By Steve Wisch | Texas Jewish Post | April 17, 2024



The Dallas Independent School District has sought help from the Dallas Holocaust and Human Rights Museum to combat antisemitism in the district. The move was prompted by an April 9 complaint filed with the U.S. Department of Education Office of Civil Rights by a Hillcrest High School Jewish student and StandWithUs.


Mary Pat Higgins, the museum’s president, confirmed Monday that since last week’s civil rights complaint, discussions between DISD officials, the museum’s top educators and Jewish community leaders will result in training and education about antisemitism, all forms of hate and the Holocaust for DISD personnel, including teachers and administrators that will begin this week.


Higgins explained that the museum already partners with many schools in DISD and the Metroplex area to educate students about hatred. Education extends from the early years of elementary school through high school.


The complaint provides allegations of graphic incidents of antisemitism at Hillcrest High School, including verbal abuse, invoking the name of Nazi dictator Adolf Hitler and blatant slurs as set out in the complaint. It alleges that the blatant acts of antisemitism occurred in plain view of Hillcrest High School teachers and administrators who failed to respond in any meaningful way to the racial slurs.


Dallas Jewish community leader Kenneth E. Goldberg is a graduate of Hillcrest High School and is the chair, appointed by Texas Governor Greg Abbott, of the Texas Holocaust, Genocide and Antisemitism Commission. Ironically, as noted by Goldberg, in the 1960s and 1950s a substantial percentage of students at Hillcrest High were Jewish. Due to demographic shifts, the school’s student body no longer has such a large percentage of Jewish students.


Goldberg noted that the official policy of the State of Texas is that all Texas public school students receive formal education about the Holocaust, antisemitism and all forms of prejudice.

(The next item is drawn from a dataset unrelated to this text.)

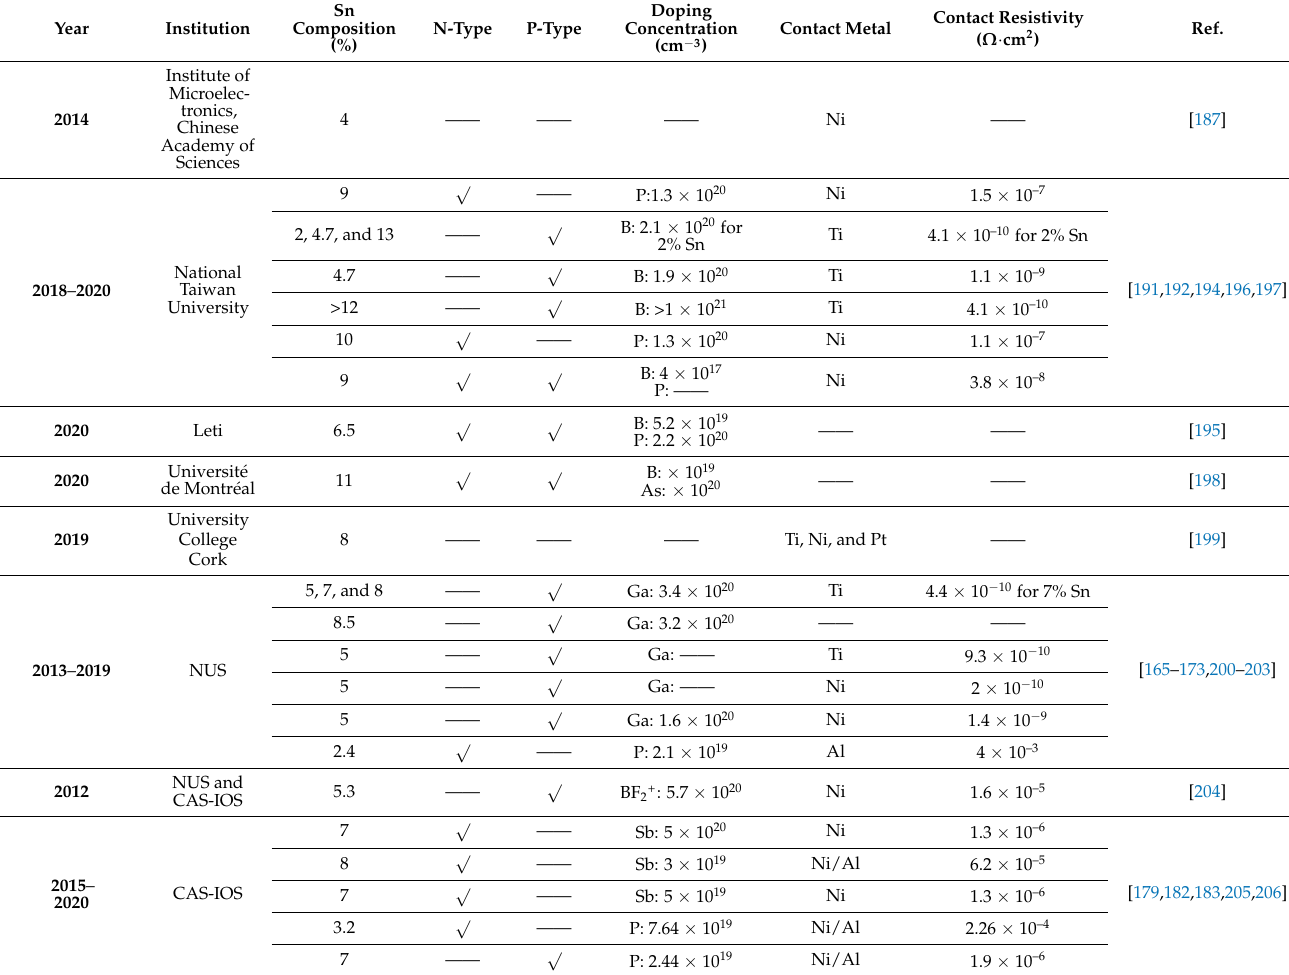
Table 3. Summary of reported B-doped GeSn, P-doped GeSn, and As-doped GeSn in terms of institution, Sn content, doping type, doping concentration, and contact metal.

“This is the law of the State of Texas. It’s mandatory,” Goldberg said.


Governor Abbott has been a fierce and passionate advocate against antisemitism.


“Antisemitism is never acceptable in Texas and we will do everything we can to fight it,” Abbott said March 27. “The State of Texas stands with Israel and the Jewish community and we must escalate our efforts to protect against antisemitism at Texas colleges and universities and across the state.”


In the wake of Hamas’ massacre of approximately 1,200 Israelis on Oct. 7 of last year, incidents of antisemitism have skyrocketed in America and throughout the world. Rising antisemitism and its perils led Congresswoman Virginia Foxx (R-N.C.), chair of the U.S. House Committee on Education and the Work Force, to hire a special adviser whose sole responsibility is to assist the committee in investigating antisemitism at colleges and universities, including Harvard, the University of Pennsylvania, Columbia and the Massachusetts Institute of Technology, as well as other institutions of higher education.


“People don’t realize that many of the same concerns we have about rising antisemitism on college campuses are playing out in high schools like Hillcrest,” said Roz Rothstein, StandWithUs’ chief executive officer. StandWithUs is an international nonprofit educational organization dedicated to combating antisemitism, prejudice and all forms of hatred.


DISD spokeswoman Robyn Harris told the Dallas Morning News that the district would not formally comment on the civil rights complaint.


“DISD prides itself in fostering a diverse and inclusive environment that celebrates all ethnicities, religions, cultures and backgrounds,” she said in a formal statement. “Any effort to undermine this belief is taken very seriously as we have zero tolerance for such behavior.”